Home > upward income redistribution > CEO-to-worker compensation ratio, USA 1965 – 2013

CEO-to-worker compensation ratio, USA 1965 – 2013

from David Ruccio


In charting the amount of the surplus that ends up in the hands (or, if you prefer, pockets or bank accounts) of CEOs, the Economic Policy Institute finds that: 

  • Average CEO compensation was $15.2 million in 2013, using a comprehensive measure of CEO pay that covers CEOs of the top 350 U.S. firms and includes the value of stock options exercised in a given year, up 2.8 percent since 2012 and 21.7 percent since 2010.
  • From 1978 to 2013, CEO compensation, inflation-adjusted, increased 937 percent, a rise more than double stock market growth and substantially greater than the painfully slow 10.2 percent growth in a typical worker’s compensation over the same period.
  • The CEO-to-worker compensation ratio was 20-to-1 in 1965 and 29.9-to-1 in 1978, grew to 122.6-to-1 in 1995, peaked at 383.4-to-1 in 2000, and was 295.9-to-1 in 2013, far higher than it was in the 1960s, 1970s, 1980s, or 1990s.
  • If Facebook, which they exclude from their data due to its outlier high compensation numbers, were included in the sample, average CEO pay was $24.8 million in 2013, and the CEO-to-worker compensation ratio was 510.7-to-1.


  1. June 25, 2014 at 8:58 am

    Reblogged this on ..::popular spanish practices::.. and commented:
    There’s an amazing increasing difference between both, obviously. And the tendency is also clear, so the question in this case is: what can average people do to reverse this unfair situation?

  2. Herb Wiseman
    June 25, 2014 at 12:39 pm

    When capitalism works as it is designed to work, this is the natural consequence and it is just like cigarettes. When cigarettes works as they are designed, they kill many people — most – but a few survive. When a union goes on strike, whether it is my colleagues at the Region of Durham or in the private sector, it is a push-back against the BUILT-IN INEQUITIES AND UNFAIRNESS designed as part of the capitalist system just as the anti-smoking campaigns were push-backs against the power of the cigarette companies. Managers in these governments and corporations know that their job is to oppose the push-back from the workers because they are the hand maidens of the elite — often unwittingly. The success of the PR industry has been that they have successfully trained up these leaders, the losers in this struggle as well as some of the leaders of some of the unions in the capitalist ideology, which has become a faith for many.

  3. William Neil
    June 25, 2014 at 2:02 pm

    Thanks very much for this posting. It occurs, right in the flow, of the Clinton comments about their wealth; I want to say they were claiming that they were just still middle class, but that would be an exaggeration on my part. And to be scrupulously fair to them, they are not CEO’s, although shrewd former political CEO’s, that would be the POTUS’s, seem able, if so inclined, to later really rake it in. The more direct linkage to the Clintons is however, that the dramatic “takeoff” in CEO compensation occurred during his (their?) first two terms.

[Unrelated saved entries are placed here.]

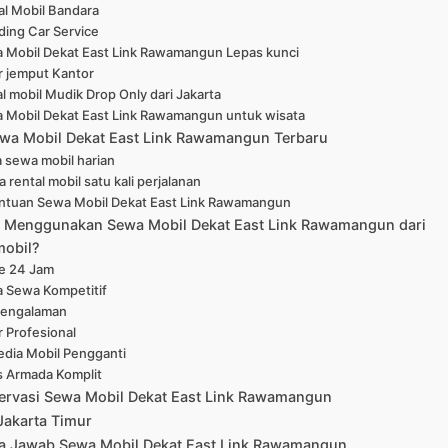
al Mobil Bandara
ing Car Service
 Mobil Dekat East Link Rawamangun Lepas kunci
r jemput Kantor
l mobil Mudik Drop Only dari Jakarta
 Mobil Dekat East Link Rawamangun untuk wisata
wa Mobil Dekat East Link Rawamangun Terbaru
 sewa mobil harian
 rental mobil satu kali perjalanan
ntuan Sewa Mobil Dekat East Link Rawamangun
Menggunakan Sewa Mobil Dekat East Link Rawamangun dari
mobil?
ne 24 Jam
a Sewa Kompetitif
pengalaman
r Profesional
edia Mobil Pengganti
s Armada Komplit
ervasi Sewa Mobil Dekat East Link Rawamangun
Jakarta Timur
a Jawab Sewa Mobil Dekat East Link Rawamangun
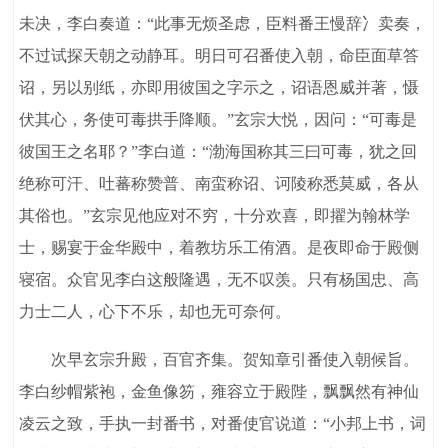
未决，李白奏道：“此事无烦圣虑，臣料番王慢辞冫卖奏，
不过试探天朝之动静耳。明日可召番使入朝，命臣面草答
诏，另以别纸，亦即用彼国之字示之，诏语恩威并著，慑
伏其心，务使可毒拱手降顺。”玄宗大悦，因问：“可毒是
彼国王之名耶？”李白道：“渤海国称其三曰可毒，犹之回
绝称可汗、吐蕃称赞普、南蛮称诏、诃陵称悉莫威，各从
其俗也。”玄宗见他应对不穷，十分欢喜，即擢为翰林学
士，赐宴于金华殿中，着教坊乐工侑酒。是夜即命于殿侧
寝宿。众官见李白这般隆遇，无不叹羡。只有杨国忠、高
力士二人，心下不乐，却也无可奈何。
次早玄宗升殿，百官齐集。贺知章引番使入朝候旨。
李白纱帽紫袍，金鱼像笏，雍容立于殿陛，飘飘然有神仙
凌云之致，手执一封番书，对番使官说道：“小邦上书，词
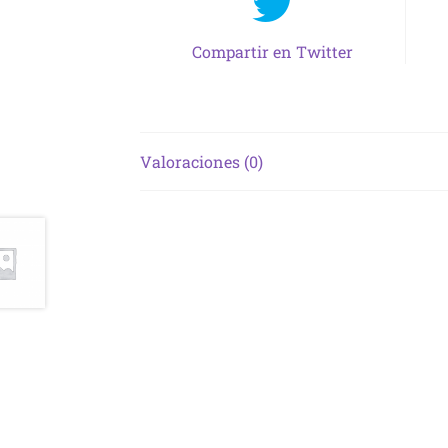
Compartir en Twitter
Valoraciones (0)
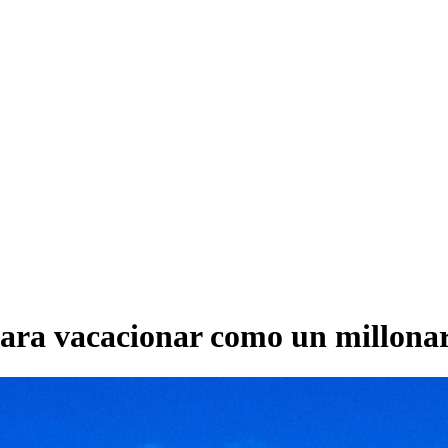
para vacacionar como un millona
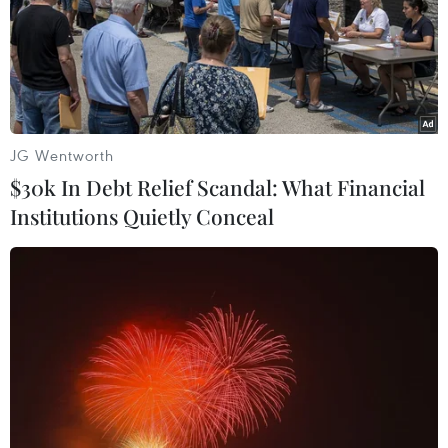
JG Wentworth
$30k In Debt Relief Scandal: What Financial
Institutions Quietly Conceal
Thủ tướng Anh Theresa May đề nghị EU
hoãn Brexit đến ngày 30/6
05/04/2019 08:57
Thủ tướng Anh Theresa May gửi thư cho Chủ tịch Hội
đồng châu Âu (EC) Donald Tusk đề nghị hoãn Brexit đến
ngày 30/6 để cho phép các nghị sỹ Anh đang bị chia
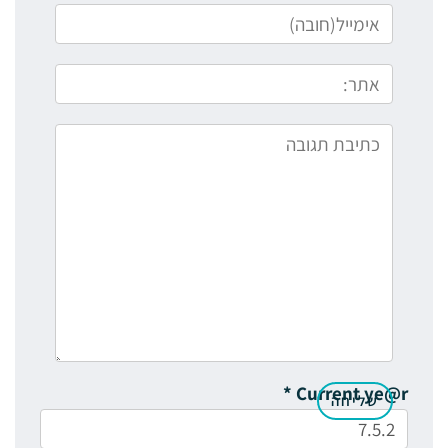
*
Current ye@r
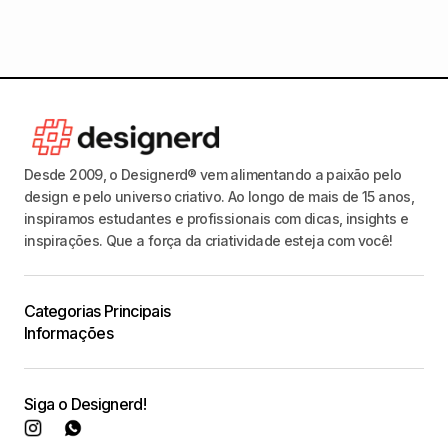
Desde 2009, o Designerd® vem alimentando a paixão pelo
design e pelo universo criativo. Ao longo de mais de 15 anos,
inspiramos estudantes e profissionais com dicas, insights e
inspirações. Que a força da criatividade esteja com você!
Categorias Principais
Informações
Siga o Designerd!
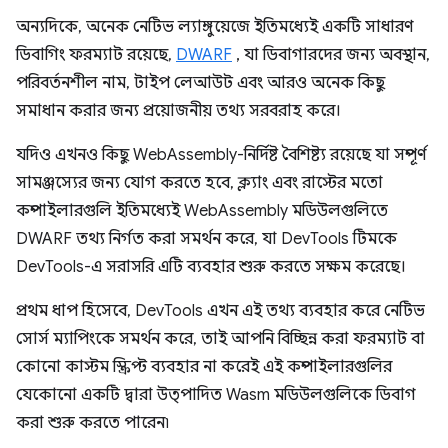
অন্যদিকে, অনেক নেটিভ ল্যাঙ্গুয়েজে ইতিমধ্যেই একটি সাধারণ
ডিবাগিং ফরম্যাট রয়েছে,
DWARF
, যা ডিবাগারদের জন্য অবস্থান,
পরিবর্তনশীল নাম, টাইপ লেআউট এবং আরও অনেক কিছু
সমাধান করার জন্য প্রয়োজনীয় তথ্য সরবরাহ করে।
যদিও এখনও কিছু WebAssembly-নির্দিষ্ট বৈশিষ্ট্য রয়েছে যা সম্পূর্ণ
সামঞ্জস্যের জন্য যোগ করতে হবে, ক্ল্যাং এবং রাস্টের মতো
কম্পাইলারগুলি ইতিমধ্যেই WebAssembly মডিউলগুলিতে
DWARF তথ্য নির্গত করা সমর্থন করে, যা DevTools টিমকে
DevTools-এ সরাসরি এটি ব্যবহার শুরু করতে সক্ষম করেছে।
প্রথম ধাপ হিসেবে, DevTools এখন এই তথ্য ব্যবহার করে নেটিভ
সোর্স ম্যাপিংকে সমর্থন করে, তাই আপনি বিচ্ছিন্ন করা ফরম্যাট বা
কোনো কাস্টম স্ক্রিপ্ট ব্যবহার না করেই এই কম্পাইলারগুলির
যেকোনো একটি দ্বারা উত্পাদিত Wasm মডিউলগুলিকে ডিবাগ
করা শুরু করতে পারেন৷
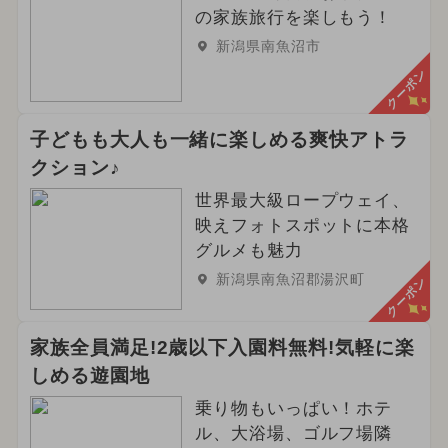
の家族旅行を楽しもう！
新潟県南魚沼市
クーポン
子どもも大人も一緒に楽しめる爽快アトラ
クション♪
世界最大級ロープウェイ、
映えフォトスポットに本格
グルメも魅力
新潟県南魚沼郡湯沢町
クーポン
家族全員満足!2歳以下入園料無料!気軽に楽
しめる遊園地
乗り物もいっぱい！ホテ
ル、大浴場、ゴルフ場隣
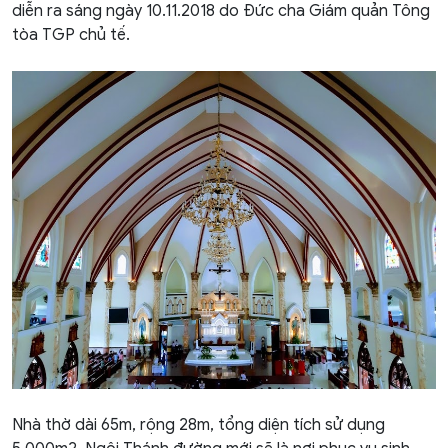
diễn ra sáng ngày 10.11.2018 do Đức cha Giám quản Tông
tòa TGP chủ tế.
Nhà thờ dài 65m, rộng 28m, tổng diện tích sử dụng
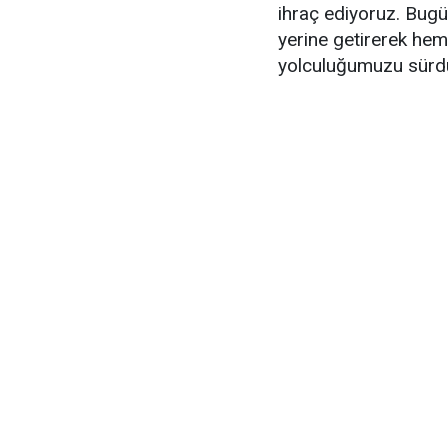
ihraç ediyoruz. Bugü
yerine getirerek hem
yolculuğumuzu sürd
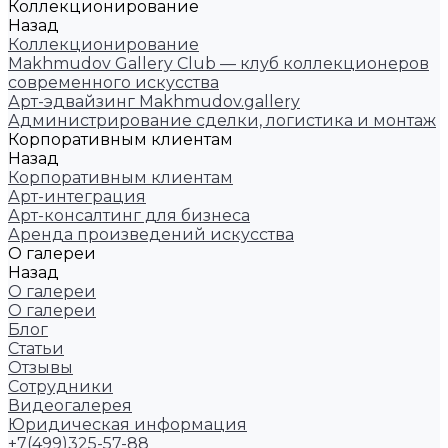
Коллекционирование
Назад
Коллекционирование
Makhmudov Gallery Club — клуб коллекционеров
современного искусства
Арт-эдвайзинг Makhmudov.gallery
Администрирование сделки, логистика и монтаж
Корпоративным клиентам
Назад
Корпоративным клиентам
Арт-интеграция
Арт-консалтинг для бизнеса
Аренда произведений искусства
О галереи
Назад
О галереи
О галереи
Блог
Статьи
Отзывы
Сотрудники
Видеогалерея
Юридическая информация
+7(499)325-57-88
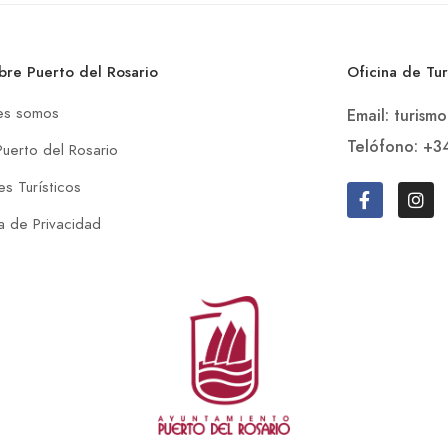
bre Puerto del Rosario
Oficina de Tu
es somos
Email: turism
Telófono: +3
Puerto del Rosario
s Turísticos
ca de Privacidad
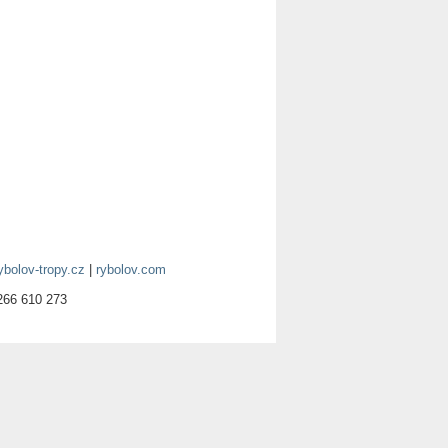
ybolov-tropy.cz
|
rybolov.com
266 610 273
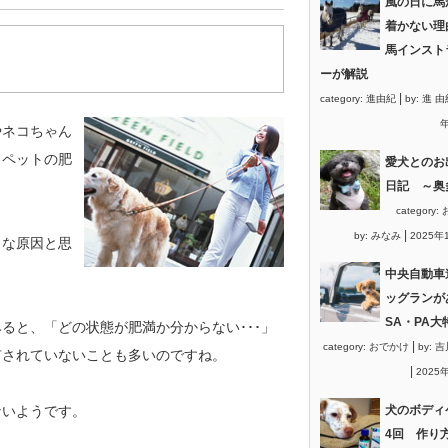
風の日に馬
着かない理
馬インスト
ーが解説
|
category:
進由紀
by:
進 由
年
ネコちゃん
、ペットの肥
愛犬とのお
日記 ～奥
category:
|
by:
みなみ
2025年
な原因と思
中央自動車
ッグランが
SA・PA大
と、「どの状態が肥満か分からない･･･」
|
category:
おでかけ
by:
吉
有されていないことも多いのですね。
|
2025
いようです。
犬のボディ
4回 作り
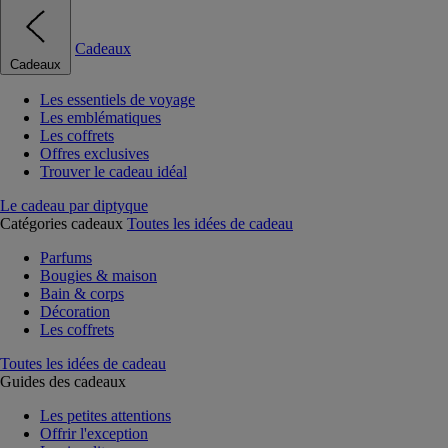
Cadeaux
Cadeaux
Les essentiels de voyage
Les emblématiques
Les coffrets
Offres exclusives
Trouver le cadeau idéal
Le cadeau par diptyque
Catégories cadeaux
Toutes les idées de cadeau
Parfums
Bougies & maison
Bain & corps
Décoration
Les coffrets
Toutes les idées de cadeau
Guides des cadeaux
Les petites attentions
Offrir l'exception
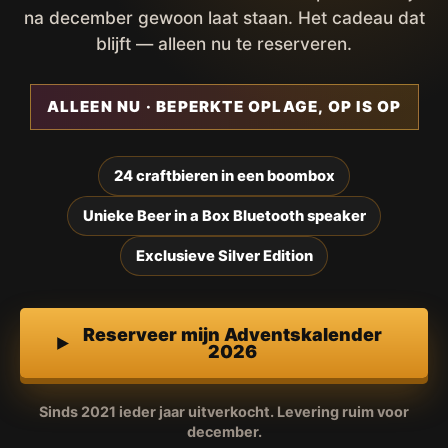
na december gewoon laat staan. Het cadeau dat
blijft — alleen nu te reserveren.
ALLEEN NU · BEPERKTE OPLAGE, OP IS OP
24 craftbieren in een boombox
Unieke Beer in a Box Bluetooth speaker
Exclusieve Silver Edition
Reserveer mijn Adventskalender
2026
Sinds 2021 ieder jaar uitverkocht. Levering ruim voor
december.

    This is important for policy people and thinkers on the left, including economists. I think readers of this blog, knowing the struggles that they have had with the economic establishment, and Krugman’s very public ones (even as he is more mainstream than he likes to think), know that the Democratic Party views the 1990’s and the Clinton “formula” as the template for future economic policy.

    From where I sit, not far outside the Beltway around DC, the frantic ambitions and accompanying pace of life mean the scramblers for standing in the Democratic Party, in most cases, have very little time, and perhaps inclination, to reexamine the premises of our economic system. A chart like this might just catch their attention though, and set them to wondering how it happened under one of their own, with a successor waiting in the wings.

    I have a little different view of things, and hope that “inevitability” will not crush hope in the coming years. Perhaps that comes from reading Ira Katznelson’s “Fear Itself: The New Deal and the Origins of Our Time” side by side with Thomas Piketty’s “Capital in the 21st Century.” In his powerful Epilogue, Katznelson says the procedural state that the New Deal left us after its crusading days (1932-1936) were over, (blocked and stalemated by the prototype of Southern Democrat-Republican alliance) has evolved into a “a state without substance” and a “politics without public purpose or norms.” The chart shows who stepped into this vacuum in the succeeding decades, although we shouldn’t “personalize” it to just these CEO’s; they operate at the top of economic institutions, the chief shapers of the “managed democracy” Sheldon S. Wolin has scoped out for us in “Democracy Inc.” His book blends so smoothly into where Katznelson closed his 706 page book that it is impossible not to see the continuity of the two.